If this is too much try doing it first with a smaller ($2\times 2$ or $3\times 3$) matrix.

You can do row echelon reduction in a similar way by computing left multipliers in a similar manner.

 

[blamocur]

Here is my modified post on how to start row echelon reduction applying left-multipliers.

Let $B$ be a $n \times n$ matrix.

First find matrix $P$ such that in matrx $F = PA$ we have non-zero element at location $1,1$, i.e., $f_{1,1} \neq 0$.

Then zero all but the first elements of the first column of $F$. I.e., find matrix $Q$ such that matrix $H=QF$ has all zeros in the first column below the diagonal:

$$H = \left( \begin{array}{ccccc} h_{1,1} &h_{1,2} & ... & h_{1,n-1} &h_{1,n} \\ 0 &h_{2,2} & ... & h_{2,n-1} &h_{2,n} \\ ... & ... & ... & ... & ... \\ 0 &h_{n-1,2} & ... & h_{n-1,n-1} &h_{n-1,n} \\ 0 & h_{n,2} & ... & h_{n,n-1} & h_{n,n} \end{array} \right)$$

 

[TheWrathOfMath]

I've done this again -- I've mistakenly assumed that $A$ is a given and you need to figure out $B$ to make $AB$ upper triangular. Very sorry!

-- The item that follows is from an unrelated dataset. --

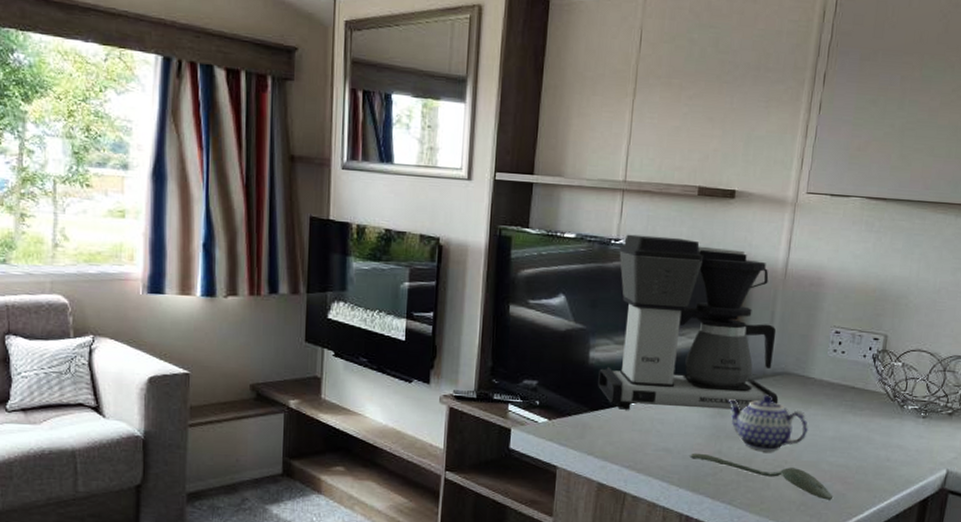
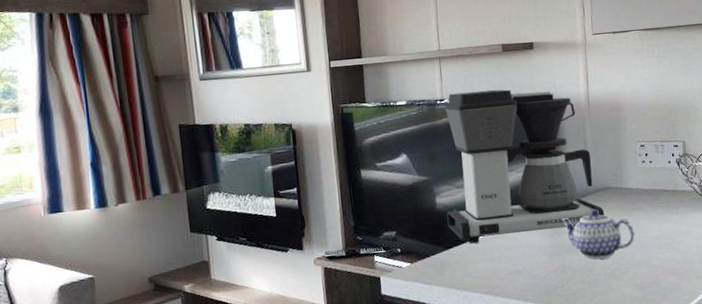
spoon: present [690,453,833,500] -> none [538,268,668,292]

From what I understood the solution is related to the fact that every matrix in row echelon form is an upper triangular matrix, and that since it is given that A is an invertible matrix, we can conclude that there exists a finite number of elementary matrices that when multiplied by A will yield a matrix which is upper triangular: E1...Ek*A.
I just did not manage to figure out how to use this piece of information in order to prove that AB is an upper triangular matrix.
And I know that this is a correct statement, since I managed to find matrices A and B that satisfy the condition.

 

[blamocur]

From what I understood the solution is related to the fact that every matrix in row echelon form is an upper triangular matrix, and that since it is given that A is an invertible matrix, we can conclude that there exists a finite number of elementary matrices that when multiplied by A will yield a matrix which is upper triangular: E1...Ek*A.
I just did not manage to figure out how to use this piece of information in order to prove that AB is an upper triangular matrix.
And I know that this is a correct statement, since I managed to find matrices A and B that satisfy the condition.

Did you mean $E_1 E_2...E_k B$ is upper rectangular? (In which case $A = E_1E_2...E_k$

 

[TheWrathOfMath]

Did you mean $E_1 E_2...E_k B$ is upper rectangular? (In which case $A = E_1E_2...E_k$

Yes.
This is what I did in order to prove it, actually.
I figured that there is a finite number (k) of elementary matrices such that when multiplied by B, it will transform B into row echelon form, hence upper triangular. Therefore, I will let A=E1...Ek, and then I will get E1...Ek*B, which will be matrix B in row echelon form (upper triangular).

 

[Steven G]

Prove or disprove:
B is a square matrix. There exists an invertible matrix A so that AB is an upper triangular matrix.

I know that this is a true statement, since I managed to find matrices A and B that satisfy the condition.

You are given a square matrix B. You do not know its size nor entries. However you claimed to find a matrix A such that AB is upper triangular. Do you really think that you found A?

Just because you found a pair of matrices, A and B, where AB is U.T. does not guarantee that given any square matrix B that you can find A where AB is U.T.

 

[Steven G]

6 and 14 are both even integers and their sum is also even. So we can conclude that the sum of two even integers is even?

 

[blamocur]

Yes.
This is what I did in order to prove it, actually.
I figured that there is a finite number (k) of elementary matrices such that when multiplied by B, it will transform B into row echelon form, hence upper triangular. Therefore, I will let A=E1...Ek, and then I will get E1...Ek*B, which will be matrix B in row echelon form (upper triangular).

Now, to actually prove it you have to prove that matrices $E_1,E_2,...,E_k$ actually exist. That would be my expectation if I were giving this assignment.